Output every line of the rows below as a JSON list of strings, one string per line, skipping blank lines. Leave the pictures out of the answer.

(Entries drawn from a collection)

--------

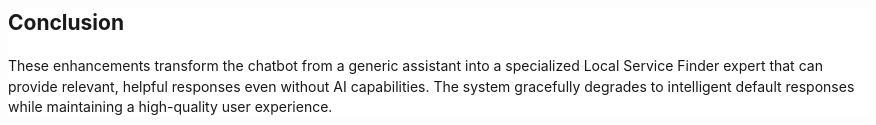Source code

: ## Conclusion

These enhancements transform the chatbot from a generic assistant into a specialized Local Service Finder expert that can provide relevant, helpful responses even without AI capabilities. The system gracefully degrades to intelligent default responses while maintaining a high-quality user experience.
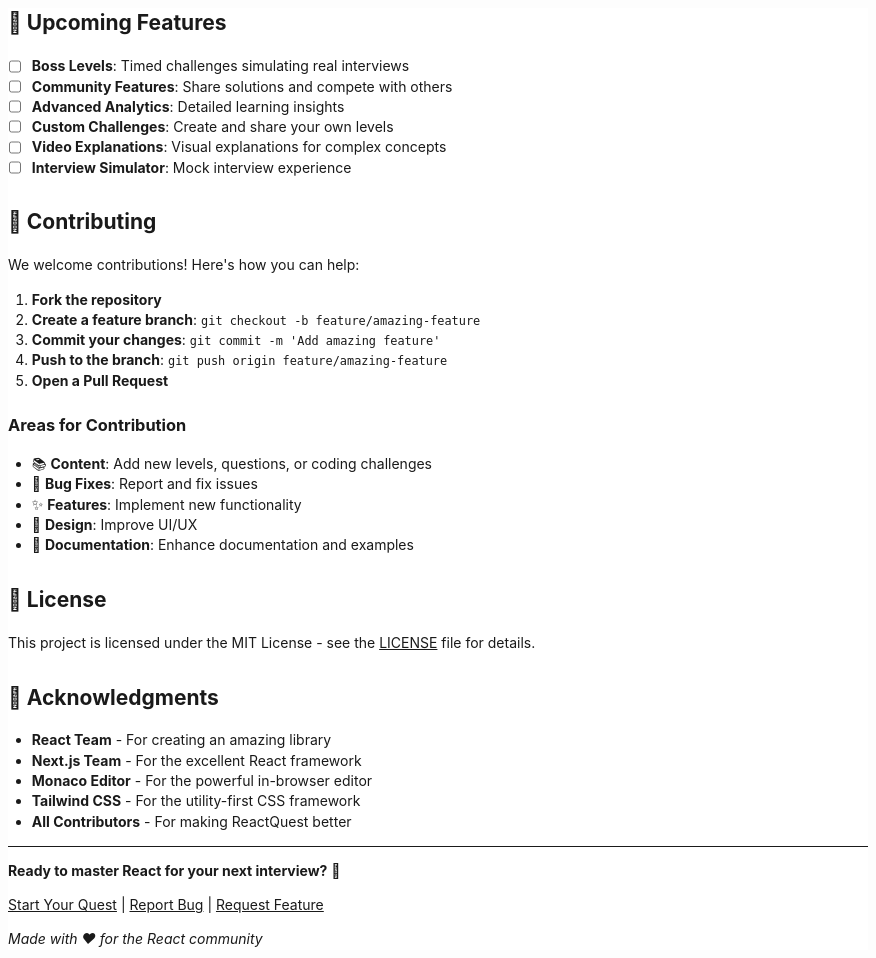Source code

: ## 🚧 Upcoming Features

- [ ] **Boss Levels**: Timed challenges simulating real interviews
- [ ] **Community Features**: Share solutions and compete with others
- [ ] **Advanced Analytics**: Detailed learning insights
- [ ] **Custom Challenges**: Create and share your own levels
- [ ] **Video Explanations**: Visual explanations for complex concepts
- [ ] **Interview Simulator**: Mock interview experience

## 🤝 Contributing

We welcome contributions! Here's how you can help:

1. **Fork the repository**
2. **Create a feature branch**: `git checkout -b feature/amazing-feature`
3. **Commit your changes**: `git commit -m 'Add amazing feature'`
4. **Push to the branch**: `git push origin feature/amazing-feature`
5. **Open a Pull Request**

### Areas for Contribution
- 📚 **Content**: Add new levels, questions, or coding challenges
- 🐛 **Bug Fixes**: Report and fix issues
- ✨ **Features**: Implement new functionality
- 🎨 **Design**: Improve UI/UX
- 📖 **Documentation**: Enhance documentation and examples

## 📄 License

This project is licensed under the MIT License - see the [LICENSE](LICENSE) file for details.

## 🙏 Acknowledgments

- **React Team** - For creating an amazing library
- **Next.js Team** - For the excellent React framework
- **Monaco Editor** - For the powerful in-browser editor
- **Tailwind CSS** - For the utility-first CSS framework
- **All Contributors** - For making ReactQuest better

---

**Ready to master React for your next interview?** 🚀

[Start Your Quest](http://localhost:3000) | [Report Bug](https://github.com/yourusername/reactquest/issues) | [Request Feature](https://github.com/yourusername/reactquest/issues)

*Made with ❤️ for the React community*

--------

> [Your solution]:
[
  "Source code",
  ": ## Conclusion",
  "These enhancements transform the chatbot from a generic assistant into a specialized Local Service Finder expert that can provide relevant, helpful responses even without AI capabilities. The system gracefully degrades to intelligent default responses while maintaining a high-quality user experience.",
  "Source code",
  ": ## 🚧 Upcoming Features",
  "- [ ] **Boss Levels**: Timed challenges simulating real interviews",
  "- [ ] **Community Features**: Share solutions and compete with others",
  "- [ ] **Advanced Analytics**: Detailed learning insights",
  "- [ ] **Custom Challenges**: Create and share your own levels",
  "- [ ] **Video Explanations**: Visual explanations for complex concepts",
  "- [ ] **Interview Simulator**: Mock interview experience",
  "## 🤝 Contributing",
  "We welcome contributions! Here's how you can help:",
  "1. **Fork the repository**",
  "2. **Create a feature branch**: `git checkout -b feature/amazing-feature`",
  "3. **Commit your changes**: `git commit -m 'Add amazing feature'`",
  "4. **Push to the branch**: `git push origin feature/amazing-feature`",
  "5. **Open a Pull Request**",
  "### Areas for Contribution",
  "- 📚 **Content**: Add new levels, questions, or coding challenges",
  "- 🐛 **Bug Fixes**: Report and fix issues",
  "- ✨ **Features**: Implement new functionality",
  "- 🎨 **Design**: Improve UI/UX",
  "- 📖 **Documentation**: Enhance documentation and examples",
  "## 📄 License",
  "This project is licensed under the MIT License - see the [LICENSE](LICENSE) file for details.",
  "## 🙏 Acknowledgments",
  "- **React Team** - For creating an amazing library",
  "- **Next.js Team** - For the excellent React framework",
  "- **Monaco Editor** - For the powerful in-browser editor",
  "- **Tailwind CSS** - For the utility-first CSS framework",
  "- **All Contributors** - For making ReactQuest better",
  "---",
  "**Ready to master React for your next interview?** 🚀",
  "[Start Your Quest](http://localhost:3000) | [Report Bug](https://github.com/yourusername/reactquest/issues) | [Request Feature](https://github.com/yourusername/reactquest/issues)",
  "*Made with ❤️ for the React community*"
]